> **WORK TASK 1**:
For each statement, say whether it agrees with the text on personal titles below. Answer yes or no and quote the exact words from the text on personal titles that decide it.
(a) Ms. was originally used for a woman whose marital status was unknown or irrelevant.
(b) An unmarried male teacher is addressed as Miss.
(c) Personal titles are typically used when speaking to someone deserving of respect.
*** Opening of SELECTED TEXT ***
Society is a teaspoon more accepting than it has been in the past, but the manner in which we speak tends to clutch more tightly to tradition. Mr. and Mrs., followed by a shared last name, is used to acknowledge a married couple. However, we address our female unmarried first grade teacher as Miss, but our unmarried male teacher still as Mr.

This strange double-standard creates a special system of immediately assigning women as taken or single instead of as a person. Typically, personal titles are employed when speaking to someone deserving of respect. Be it a mentor, a superior or a teacher, using a title should demonstrate respect, not a recognition of their relationship status — that’s why we have Facebook.

SydneyMaki3-2

But alas, we are saved from awkwardly staring at left hands to figure out how to address women. Ms. exists to show respect to a female without alluding to marital status, as Mr. does. As a product of the women’s movement, it was originally used to describe a woman whose marital status was either “unknown or irrelevant.” However, my mind draws blank on a moment where relationship status is relevant to a conversation. And if it is so important to someone, no one is stopping them from asking.
*** Close of SELECTED TEXT ***
*** Opening of PROVIDED DATA ***
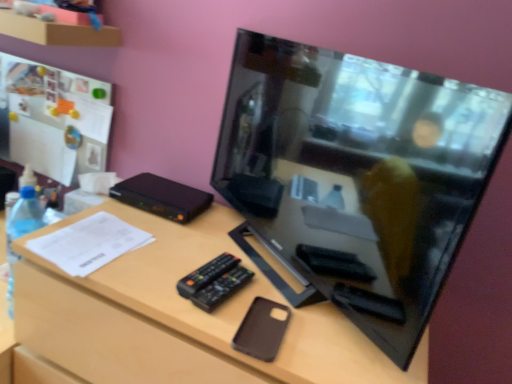
You are a GUI agent. You are given a task and a screenshot of the screen. Output one action in this format:
    pyautogui.click(x=<x>, y=<y>)
    Task: Click on the vacant space behind black plastic remote at center
    Image resolution: width=512 pixels, height=384 pixels.
    Given the screenshot: What is the action you would take?
    pyautogui.click(x=209, y=237)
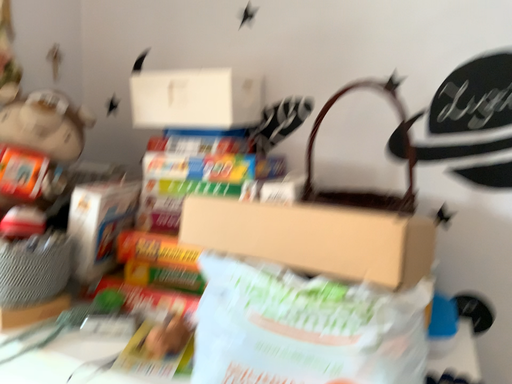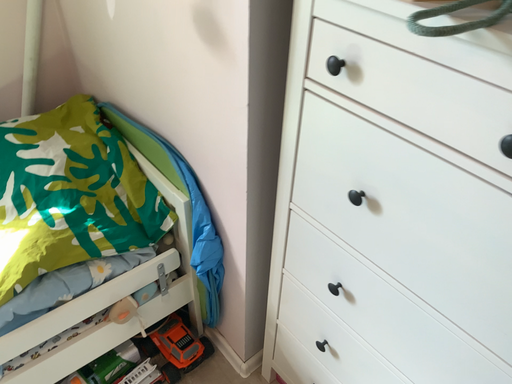
Question: Which way did the camera rotate in the video?

Choices:
 (A) rotated downward
 (B) rotated upward

Answer: (A)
*** Close of PROVIDED DATA ***
> **WORK TASK 2**: Rewrite the lines of the entries above as a Markdown table with the columns Row and Line, one line per numbered row. Leave out blank lines and the pictures.

> **WRITTEN ANSWER 1**:
(a) Yes: "it was originally used to describe a woman whose marital status was either “unknown or irrelevant.”"
(b) No: "but our unmarried male teacher still as Mr."
(c) Yes: "Typically, personal titles are employed when speaking to someone deserving of respect."

> **WRITTEN ANSWER 2**:
| Row | Line |
|---|---|
| 1 | You are a GUI agent. You are given a task and a screenshot of the screen. Output one action in this format: |
| 2 |     pyautogui.click(x=<x>, y=<y>) |
| 3 |     Task: Click on the vacant space behind black plastic remote at center |
| 4 |     Image resolution: width=512 pixels, height=384 pixels. |
| 5 |     Given the screenshot: What is the action you would take? |
| 6 |     pyautogui.click(x=209, y=237) |
| 7 | Question: Which way did the camera rotate in the video? |
| 8 | Choices: |
| 9 |  (A) rotated downward |
| 10 |  (B) rotated upward |
| 11 | Answer: (A) |